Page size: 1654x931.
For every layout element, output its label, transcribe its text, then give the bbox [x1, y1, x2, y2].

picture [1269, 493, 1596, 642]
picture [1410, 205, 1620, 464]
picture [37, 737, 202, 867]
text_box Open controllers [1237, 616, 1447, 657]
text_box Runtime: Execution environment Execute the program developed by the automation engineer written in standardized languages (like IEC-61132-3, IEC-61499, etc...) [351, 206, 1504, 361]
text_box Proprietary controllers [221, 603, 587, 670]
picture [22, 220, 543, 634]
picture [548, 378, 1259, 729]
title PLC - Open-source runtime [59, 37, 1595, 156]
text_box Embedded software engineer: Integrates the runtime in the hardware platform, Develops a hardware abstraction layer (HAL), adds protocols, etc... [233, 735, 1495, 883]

• • • • •

The request:
Update the records from their first line through the line containing "title PLC - Open-source", inclusive: replace "transcribe" with "write out" and leave everything else unchanged.

Full answer:
Page size: 1654x931.
For every layout element, output its label, write out its text, then give the bbox [x1, y1, x2, y2].

picture [1269, 493, 1596, 642]
picture [1410, 205, 1620, 464]
picture [37, 737, 202, 867]
text_box Open controllers [1237, 616, 1447, 657]
text_box Runtime: Execution environment Execute the program developed by the automation engineer written in standardized languages (like IEC-61132-3, IEC-61499, etc...) [351, 206, 1504, 361]
text_box Proprietary controllers [221, 603, 587, 670]
picture [22, 220, 543, 634]
picture [548, 378, 1259, 729]
title PLC - Open-source runtime [59, 37, 1595, 156]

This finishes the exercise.